Les besoins spécifiques des clients non résidentiels présentés supra ont un impact important sur la façon dont sont construites les offres sur ces deux marchés mais aussi sur la structure des marchés concernés. Ainsi, du côté de l'offre, on constate qu'à ce jour seuls deux acteurs desservent à la fois les clientèles résidentielle et professionnelle, les autres opérateurs étant positionnés exclusivement sur l'une ou l'autre. Or ces deux opérateurs continuent de développer des offres tarifaires différentes pour chacune d'elles. L'Autorité note également que les canaux de distribution et de commercialisation, et plus généralement les politiques commerciales de ces opérateurs, sont distincts entre les deux clientèles. Ainsi, chaque offre est explicitement destinée soit aux clients résidentiels, soit aux clients professionnels.
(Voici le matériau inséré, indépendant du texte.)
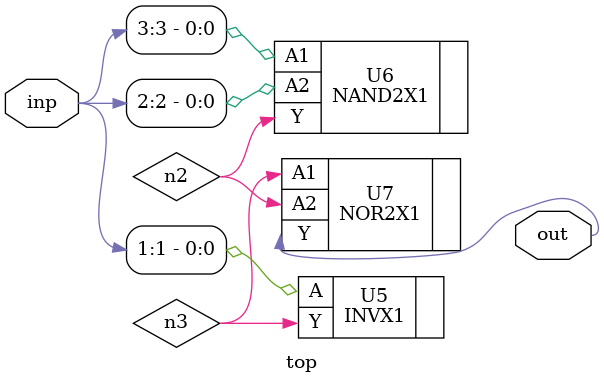
<source format=sv>


module top ( inp, out );
  input [3:0] inp;
  output out;
  wire   n2, n3;

  INVX1 U5 ( .A(inp[1]), .Y(n3) );
  NAND2X1 U6 ( .A1(inp[3]), .A2(inp[2]), .Y(n2) );
  NOR2X1 U7 ( .A1(n3), .A2(n2), .Y(out) );
endmodule


</source>
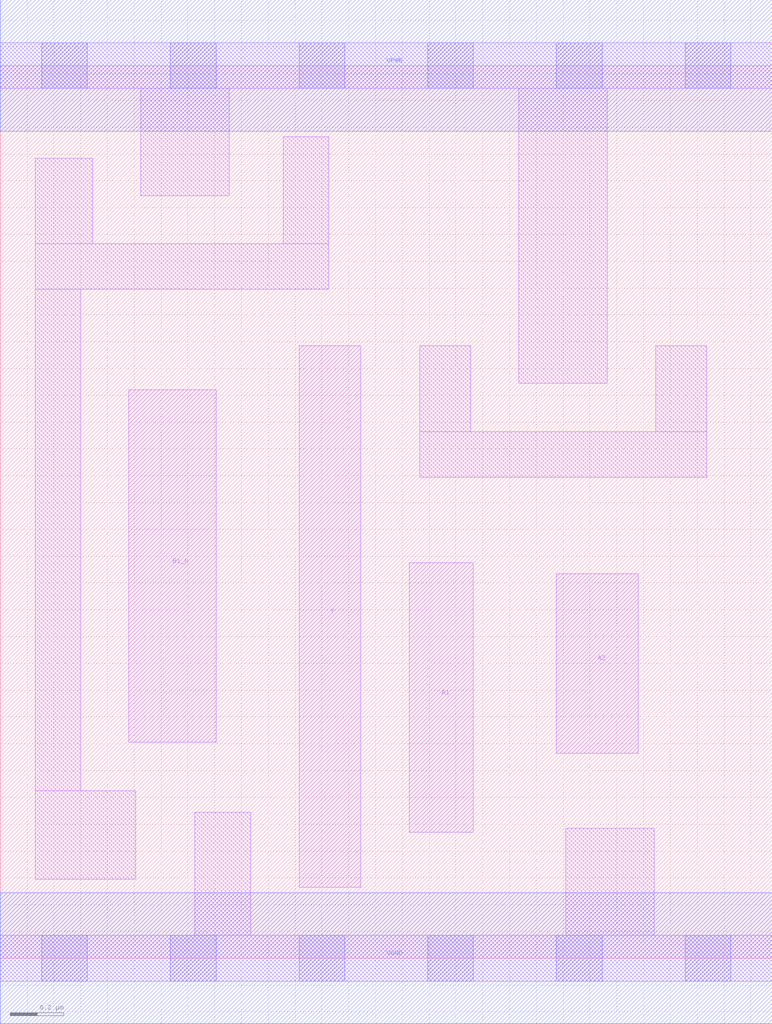
<source format=lef>
# Copyright 2020 The SkyWater PDK Authors
#
# Licensed under the Apache License, Version 2.0 (the "License");
# you may not use this file except in compliance with the License.
# You may obtain a copy of the License at
#
#     https://www.apache.org/licenses/LICENSE-2.0
#
# Unless required by applicable law or agreed to in writing, software
# distributed under the License is distributed on an "AS IS" BASIS,
# WITHOUT WARRANTIES OR CONDITIONS OF ANY KIND, either express or implied.
# See the License for the specific language governing permissions and
# limitations under the License.
#
# SPDX-License-Identifier: Apache-2.0

VERSION 5.7 ;
  NOWIREEXTENSIONATPIN ON ;
  DIVIDERCHAR "/" ;
  BUSBITCHARS "[]" ;
UNITS
  DATABASE MICRONS 200 ;
END UNITS
MACRO sky130_fd_sc_lp__a21boi_m
  CLASS CORE ;
  FOREIGN sky130_fd_sc_lp__a21boi_m ;
  ORIGIN  0.000000  0.000000 ;
  SIZE  2.880000 BY  3.330000 ;
  SYMMETRY X Y R90 ;
  SITE unit ;
  PIN A1
    ANTENNAGATEAREA  0.126000 ;
    DIRECTION INPUT ;
    USE SIGNAL ;
    PORT
      LAYER li1 ;
        RECT 1.525000 0.470000 1.765000 1.475000 ;
    END
  END A1
  PIN A2
    ANTENNAGATEAREA  0.126000 ;
    DIRECTION INPUT ;
    USE SIGNAL ;
    PORT
      LAYER li1 ;
        RECT 2.075000 0.765000 2.380000 1.435000 ;
    END
  END A2
  PIN B1_N
    ANTENNAGATEAREA  0.126000 ;
    DIRECTION INPUT ;
    USE SIGNAL ;
    PORT
      LAYER li1 ;
        RECT 0.480000 0.805000 0.805000 2.120000 ;
    END
  END B1_N
  PIN Y
    ANTENNADIFFAREA  0.228900 ;
    DIRECTION OUTPUT ;
    USE SIGNAL ;
    PORT
      LAYER li1 ;
        RECT 1.115000 0.265000 1.345000 2.285000 ;
    END
  END Y
  PIN VGND
    DIRECTION INOUT ;
    USE GROUND ;
    PORT
      LAYER met1 ;
        RECT 0.000000 -0.245000 2.880000 0.245000 ;
    END
  END VGND
  PIN VPWR
    DIRECTION INOUT ;
    USE POWER ;
    PORT
      LAYER met1 ;
        RECT 0.000000 3.085000 2.880000 3.575000 ;
    END
  END VPWR
  OBS
    LAYER li1 ;
      RECT 0.000000 -0.085000 2.880000 0.085000 ;
      RECT 0.000000  3.245000 2.880000 3.415000 ;
      RECT 0.130000  0.295000 0.505000 0.625000 ;
      RECT 0.130000  0.625000 0.300000 2.495000 ;
      RECT 0.130000  2.495000 1.225000 2.665000 ;
      RECT 0.130000  2.665000 0.345000 2.985000 ;
      RECT 0.525000  2.845000 0.855000 3.245000 ;
      RECT 0.725000  0.085000 0.935000 0.545000 ;
      RECT 1.055000  2.665000 1.225000 3.065000 ;
      RECT 1.565000  1.795000 2.635000 1.965000 ;
      RECT 1.565000  1.965000 1.755000 2.285000 ;
      RECT 1.935000  2.145000 2.265000 3.245000 ;
      RECT 2.110000  0.085000 2.440000 0.485000 ;
      RECT 2.445000  1.965000 2.635000 2.285000 ;
    LAYER mcon ;
      RECT 0.155000 -0.085000 0.325000 0.085000 ;
      RECT 0.155000  3.245000 0.325000 3.415000 ;
      RECT 0.635000 -0.085000 0.805000 0.085000 ;
      RECT 0.635000  3.245000 0.805000 3.415000 ;
      RECT 1.115000 -0.085000 1.285000 0.085000 ;
      RECT 1.115000  3.245000 1.285000 3.415000 ;
      RECT 1.595000 -0.085000 1.765000 0.085000 ;
      RECT 1.595000  3.245000 1.765000 3.415000 ;
      RECT 2.075000 -0.085000 2.245000 0.085000 ;
      RECT 2.075000  3.245000 2.245000 3.415000 ;
      RECT 2.555000 -0.085000 2.725000 0.085000 ;
      RECT 2.555000  3.245000 2.725000 3.415000 ;
  END
END sky130_fd_sc_lp__a21boi_m
END LIBRARY

</source>
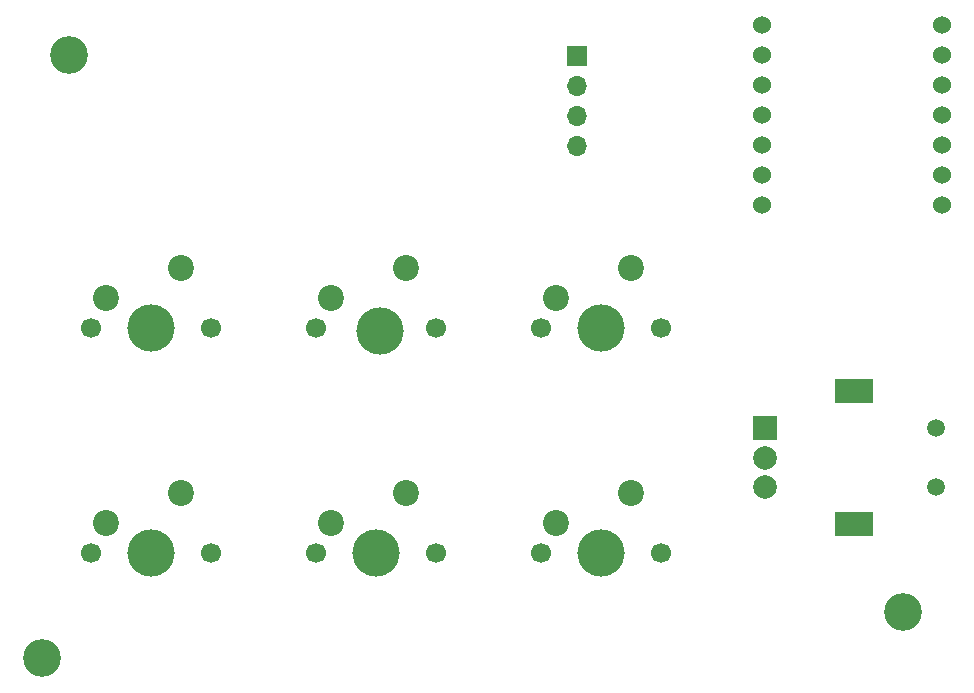
<source format=gbr>
%TF.GenerationSoftware,KiCad,Pcbnew,9.0.7*%
%TF.CreationDate,2026-01-16T03:08:10+02:00*%
%TF.ProjectId,HackPad,4861636b-5061-4642-9e6b-696361645f70,rev?*%
%TF.SameCoordinates,Original*%
%TF.FileFunction,Soldermask,Top*%
%TF.FilePolarity,Negative*%
%FSLAX46Y46*%
G04 Gerber Fmt 4.6, Leading zero omitted, Abs format (unit mm)*
G04 Created by KiCad (PCBNEW 9.0.7) date 2026-01-16 03:08:10*
%MOMM*%
%LPD*%
G01*
G04 APERTURE LIST*
%ADD10C,3.200000*%
%ADD11R,1.700000X1.700000*%
%ADD12O,1.700000X1.700000*%
%ADD13C,2.200000*%
%ADD14C,1.700000*%
%ADD15C,4.000000*%
%ADD16C,1.500000*%
%ADD17R,2.000000X2.000000*%
%ADD18C,2.000000*%
%ADD19R,3.200000X2.000000*%
%ADD20C,1.524000*%
G04 APERTURE END LIST*
D10*
%TO.C,REF\u002A\u002A*%
X33230000Y-133060000D03*
%TD*%
%TO.C,REF\u002A\u002A*%
X35470000Y-82060000D03*
%TD*%
%TO.C,REF\u002A\u002A*%
X106120000Y-129220000D03*
%TD*%
D11*
%TO.C,OLED1*%
X78530000Y-82110000D03*
D12*
X78530000Y-84650000D03*
X78530000Y-87190000D03*
X78530000Y-89730000D03*
%TD*%
D13*
%TO.C,SW4*%
X57670000Y-121630000D03*
X64020000Y-119090000D03*
D14*
X66560000Y-124170000D03*
D15*
X61480000Y-124170000D03*
D14*
X56400000Y-124170000D03*
%TD*%
%TO.C,SW3*%
X56400000Y-105120000D03*
D15*
X61860000Y-105440000D03*
D14*
X66560000Y-105120000D03*
D13*
X64020000Y-100040000D03*
X57670000Y-102580000D03*
%TD*%
D14*
%TO.C,SW2*%
X37350000Y-124170000D03*
D15*
X42430000Y-124170000D03*
D14*
X47510000Y-124170000D03*
D13*
X44970000Y-119090000D03*
X38620000Y-121630000D03*
%TD*%
D14*
%TO.C,SW1*%
X37350000Y-105120000D03*
D15*
X42430000Y-105120000D03*
D14*
X47510000Y-105120000D03*
D13*
X44970000Y-100040000D03*
X38620000Y-102580000D03*
%TD*%
D14*
%TO.C,SW6*%
X75450000Y-124170000D03*
D15*
X80530000Y-124170000D03*
D14*
X85610000Y-124170000D03*
D13*
X83070000Y-119090000D03*
X76720000Y-121630000D03*
%TD*%
D14*
%TO.C,SW5*%
X75450000Y-105120000D03*
D15*
X80530000Y-105120000D03*
D14*
X85610000Y-105120000D03*
D13*
X83070000Y-100040000D03*
X76720000Y-102580000D03*
%TD*%
D16*
%TO.C,SW7*%
X108935000Y-113625000D03*
X108935000Y-118625000D03*
D17*
X94435000Y-113625000D03*
D18*
X94435000Y-118625000D03*
X94435000Y-116125000D03*
D19*
X101935000Y-110525000D03*
X101935000Y-121725000D03*
%TD*%
D20*
%TO.C,U1*%
X109450000Y-79518500D03*
X109450000Y-82058500D03*
X109450000Y-84598500D03*
X109450000Y-87138500D03*
X109450000Y-89678500D03*
X109450000Y-92218500D03*
X109450000Y-94758500D03*
X94210000Y-94758500D03*
X94210000Y-92218500D03*
X94210000Y-89678500D03*
X94210000Y-87138500D03*
X94210000Y-84598500D03*
X94210000Y-82058500D03*
X94210000Y-79518500D03*
%TD*%
M02*

</source>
Certains petits professionnels, dont les usages sont particulièrement proches de ceux des clients résidentiels, peuvent toutefois opter pour des offres conçues pour les résidentiels, mais ce chevauchement entre les deux franges de clientèles identifiées reste marginal.
Enfin, la plus grande complexité des offres destinées au marché non résidentiel impose des contraintes particulières aux opérateurs désirant adresser ce marché. Ces derniers doivent par exemple être en mesure d'offrir des garanties de qualité de service adaptées aux besoins des clients non résidentiels (garanties de temps de rétablissement plus élevés que sur les marchés résidentiels) ou encore collaborer avec des installateurs et intégrateurs pour le déploiement des infrastructures d'accès. A titre illustratif, du fait de la plus grande complexité des offres destinées à la clientèle du marché non résidentiel (et notamment de la qualité de service à fournir), l'utilisation de l'offre de gros de vente en gros de l'accès au service téléphonique (VGAST) a été plus rapide et répandue sur le marché résidentiel. Sur le marché non résidentiel, les opérateurs alternatifs ont estimé nécessaire de procéder au préalable à des expérimentations plus élaborées.
Au vu de ces éléments, l'Autorité estime justifié de segmenter les types de clientèle sur lesquels porte la délimitation des marchés et d'analyser la clientèle résidentielle, d'une part, et la clientèle professionnelle, d'autre part.

(2) Source : Note explicative de la Commission sur sa recommandation en date du 17 décembre 2007.